At one point, our home base was the Cadogan Hotel in Sloane Square, once home to Lily Langtry and also the site of Oscar Wilde’s infamous arrest. Unfortunately, there was an unfortunate remodel that took away much of the character. (It’s since been purchased by Earl Cadogan and restored to it’s former Victorian themed glory.) But we moved on to the Knightsbridge Hotel for a few years, largely because of it’s proximity to Harrod’s, Hyde Park and the V&A. In the past year, we’ve yearned for something a little more neighborhoody and have discovered a little pocket area called Fitzrovia with the Charlotte Street Hotel as our base. Surprisingly, the area of Fitzrovia was a place we knew little about — at least as a place called Fitzrovia. See, it’s a little bit Soho, one part Bloomsbury, a tiny bit West End and entirely it’s own thing. The acknowledged center of the area is the Fitzroy Tavern across the street from our hotel. One continuing theme of Fitzrovia through the centuries has been artsy bohemia with non-traditional thinkers such as the Chartists, Karl Marx, Virginia Woolf, Rimbaud, George Orwell, Quentin Crisp, Pink Floyd and Jimi Hendrix living or hanging about the Fitzrovian streets. That tradition continues today as Fitzrovia seems to be a hotbed of digital and social media-oriented agencies, CGI and special effects houses. That tends to keep the cafes, pubs and restaurants around here full of interesting creative types with their smart phones and laptops. It feels a bit like some of the more fun streets in San Francisco. Of course, the big draw for Andy is that his favorite shopping districts — Regent’s Street, Saville Row and Jermyn Street — are in easy walking distance. He was starting to draw the line at parking ourselves so close to museums that he’d be dragged through endless exhibitions. (Although the grandaddy of all museums, The British Museum, is also close by.) So our four days here have been spent wandering around, dashing into a museum and gallery or two, window shopping and soaking up the atmosphere. It’s been a plus that we haven’t had to go down into the Tube at any point. And other than two short cab rides, have walked everywhere.

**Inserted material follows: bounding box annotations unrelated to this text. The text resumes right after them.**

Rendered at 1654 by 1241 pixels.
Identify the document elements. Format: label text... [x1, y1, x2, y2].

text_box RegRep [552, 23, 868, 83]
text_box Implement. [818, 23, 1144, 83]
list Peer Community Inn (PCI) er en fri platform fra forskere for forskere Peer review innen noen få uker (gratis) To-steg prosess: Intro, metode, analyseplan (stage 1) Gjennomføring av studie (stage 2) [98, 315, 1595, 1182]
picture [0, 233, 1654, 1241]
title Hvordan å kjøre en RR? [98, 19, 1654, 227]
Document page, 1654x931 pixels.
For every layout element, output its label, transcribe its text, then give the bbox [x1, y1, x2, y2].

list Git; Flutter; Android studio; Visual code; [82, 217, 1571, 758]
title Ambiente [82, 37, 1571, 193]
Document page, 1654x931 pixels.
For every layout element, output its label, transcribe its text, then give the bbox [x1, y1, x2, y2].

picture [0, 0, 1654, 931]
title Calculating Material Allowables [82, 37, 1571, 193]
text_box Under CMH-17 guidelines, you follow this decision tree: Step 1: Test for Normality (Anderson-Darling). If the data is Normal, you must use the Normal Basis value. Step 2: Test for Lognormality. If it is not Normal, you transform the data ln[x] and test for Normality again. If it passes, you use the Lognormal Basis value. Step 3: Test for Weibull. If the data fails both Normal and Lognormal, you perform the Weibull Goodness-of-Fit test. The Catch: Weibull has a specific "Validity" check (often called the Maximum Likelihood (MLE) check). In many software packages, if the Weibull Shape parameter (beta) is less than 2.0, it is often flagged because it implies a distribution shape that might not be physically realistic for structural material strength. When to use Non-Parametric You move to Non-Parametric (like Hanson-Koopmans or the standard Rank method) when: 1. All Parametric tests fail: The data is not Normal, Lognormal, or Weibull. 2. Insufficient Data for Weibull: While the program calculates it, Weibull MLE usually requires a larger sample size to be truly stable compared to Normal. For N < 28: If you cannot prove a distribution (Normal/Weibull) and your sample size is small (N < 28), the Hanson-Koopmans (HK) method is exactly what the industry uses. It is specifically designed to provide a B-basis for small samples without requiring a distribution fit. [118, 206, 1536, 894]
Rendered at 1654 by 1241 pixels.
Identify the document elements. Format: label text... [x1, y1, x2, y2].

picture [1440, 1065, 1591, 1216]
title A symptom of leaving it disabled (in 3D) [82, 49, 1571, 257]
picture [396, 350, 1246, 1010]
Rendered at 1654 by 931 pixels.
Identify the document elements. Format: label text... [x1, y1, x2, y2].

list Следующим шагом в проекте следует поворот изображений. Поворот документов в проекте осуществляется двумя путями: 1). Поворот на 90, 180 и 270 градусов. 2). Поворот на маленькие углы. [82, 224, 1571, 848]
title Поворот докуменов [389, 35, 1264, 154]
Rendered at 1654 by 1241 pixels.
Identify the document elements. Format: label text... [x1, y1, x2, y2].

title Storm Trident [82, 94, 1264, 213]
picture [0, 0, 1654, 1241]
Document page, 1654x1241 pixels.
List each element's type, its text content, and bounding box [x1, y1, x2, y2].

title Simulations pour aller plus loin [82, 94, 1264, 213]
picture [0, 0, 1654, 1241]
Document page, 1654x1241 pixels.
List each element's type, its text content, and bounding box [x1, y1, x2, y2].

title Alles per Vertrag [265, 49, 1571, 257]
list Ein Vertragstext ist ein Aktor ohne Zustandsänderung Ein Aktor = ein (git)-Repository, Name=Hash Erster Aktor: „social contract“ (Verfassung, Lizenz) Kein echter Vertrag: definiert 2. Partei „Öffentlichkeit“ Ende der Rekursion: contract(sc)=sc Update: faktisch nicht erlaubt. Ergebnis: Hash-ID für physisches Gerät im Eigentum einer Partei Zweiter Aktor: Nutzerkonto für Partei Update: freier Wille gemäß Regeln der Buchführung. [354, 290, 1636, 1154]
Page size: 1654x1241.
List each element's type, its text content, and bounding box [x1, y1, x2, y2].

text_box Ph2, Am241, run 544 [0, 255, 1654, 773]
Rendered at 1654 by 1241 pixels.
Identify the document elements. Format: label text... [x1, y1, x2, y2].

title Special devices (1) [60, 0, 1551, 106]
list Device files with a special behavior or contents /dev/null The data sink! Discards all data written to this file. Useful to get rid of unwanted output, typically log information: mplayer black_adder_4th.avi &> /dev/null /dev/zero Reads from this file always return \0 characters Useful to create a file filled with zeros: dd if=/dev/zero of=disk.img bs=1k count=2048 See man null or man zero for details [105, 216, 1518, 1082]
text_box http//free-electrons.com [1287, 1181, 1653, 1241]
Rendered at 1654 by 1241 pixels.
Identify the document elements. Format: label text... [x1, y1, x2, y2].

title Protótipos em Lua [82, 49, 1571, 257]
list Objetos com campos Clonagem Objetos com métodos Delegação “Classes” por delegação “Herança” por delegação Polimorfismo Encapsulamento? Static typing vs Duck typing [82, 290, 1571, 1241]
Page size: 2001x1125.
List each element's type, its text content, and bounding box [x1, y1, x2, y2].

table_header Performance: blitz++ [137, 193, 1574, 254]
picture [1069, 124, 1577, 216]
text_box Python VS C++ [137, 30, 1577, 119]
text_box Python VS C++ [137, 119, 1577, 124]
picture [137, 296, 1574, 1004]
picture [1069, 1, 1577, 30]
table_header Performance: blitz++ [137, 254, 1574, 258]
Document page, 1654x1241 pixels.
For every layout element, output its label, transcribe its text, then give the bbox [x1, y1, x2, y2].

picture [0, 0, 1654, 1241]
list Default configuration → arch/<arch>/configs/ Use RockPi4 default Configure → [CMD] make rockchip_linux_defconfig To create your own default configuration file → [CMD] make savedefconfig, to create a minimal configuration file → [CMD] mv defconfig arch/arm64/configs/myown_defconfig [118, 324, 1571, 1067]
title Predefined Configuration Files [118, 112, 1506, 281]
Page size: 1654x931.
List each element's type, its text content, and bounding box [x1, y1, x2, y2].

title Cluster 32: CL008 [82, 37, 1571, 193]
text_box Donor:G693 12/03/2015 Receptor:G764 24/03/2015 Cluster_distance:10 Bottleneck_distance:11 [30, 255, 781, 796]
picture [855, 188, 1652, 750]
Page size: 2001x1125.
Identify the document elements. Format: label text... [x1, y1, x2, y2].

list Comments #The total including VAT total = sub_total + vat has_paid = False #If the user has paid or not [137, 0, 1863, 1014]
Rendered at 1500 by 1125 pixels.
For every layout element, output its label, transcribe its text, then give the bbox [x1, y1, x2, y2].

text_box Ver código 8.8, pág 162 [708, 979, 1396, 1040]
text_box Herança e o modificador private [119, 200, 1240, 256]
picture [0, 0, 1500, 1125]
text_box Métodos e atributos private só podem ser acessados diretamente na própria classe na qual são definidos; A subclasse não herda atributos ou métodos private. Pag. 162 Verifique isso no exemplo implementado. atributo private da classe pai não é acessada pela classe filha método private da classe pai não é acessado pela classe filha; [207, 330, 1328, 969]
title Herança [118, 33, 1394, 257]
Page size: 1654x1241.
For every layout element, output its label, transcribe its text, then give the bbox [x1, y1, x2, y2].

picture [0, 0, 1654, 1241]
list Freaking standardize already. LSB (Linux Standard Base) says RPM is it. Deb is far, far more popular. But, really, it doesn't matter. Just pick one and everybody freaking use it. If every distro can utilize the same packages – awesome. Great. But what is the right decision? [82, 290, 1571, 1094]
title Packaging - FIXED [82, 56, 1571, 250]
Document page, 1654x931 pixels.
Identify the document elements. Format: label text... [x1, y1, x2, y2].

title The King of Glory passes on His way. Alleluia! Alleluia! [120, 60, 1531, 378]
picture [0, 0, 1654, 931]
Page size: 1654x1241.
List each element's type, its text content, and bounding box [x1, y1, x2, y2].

So yes, there has been a lot of shopping. (More on that later.) But Andy didn’t escape the museums either. When I was a student here — probably sensing that I would one day marry an Englishman with a low tolerance for galleries — I determined to visit every museum in London. And I thought I did. But apparently I missed the Wallace Collection.
The many rooms of Watteau finally did Andy in and it was off for shopping. People who know me, know that I shop once a year, whether I need it or not, and usually at REI. So while Andy contemplated bespoke suits, evaluated the high-end shoes and shirts in the various arcades and on Saville Row, I used the opportunity to check the State of the Terrier in England. I have stated before that England leads the world in terrier-themed merchandise, as befitting the nation from which most terrier breeds originated.
But the motherlode of terrier merchandise was in a wonderful little place called the Burlington Gallery at the end of Saville Row. If you have to ask the price of these Victorian terrier paintings, you can’t afford them. Believe me, you can’t afford them.
Did I mention that all this running around was done “on the hoof” without the need to cab it or take the Underground? That’s the beauty of Fitzrovia. And coming back to the charming Charlotte Street Hotel is an adventure in itself.
Did I mention that I LOVE Fitzrovia?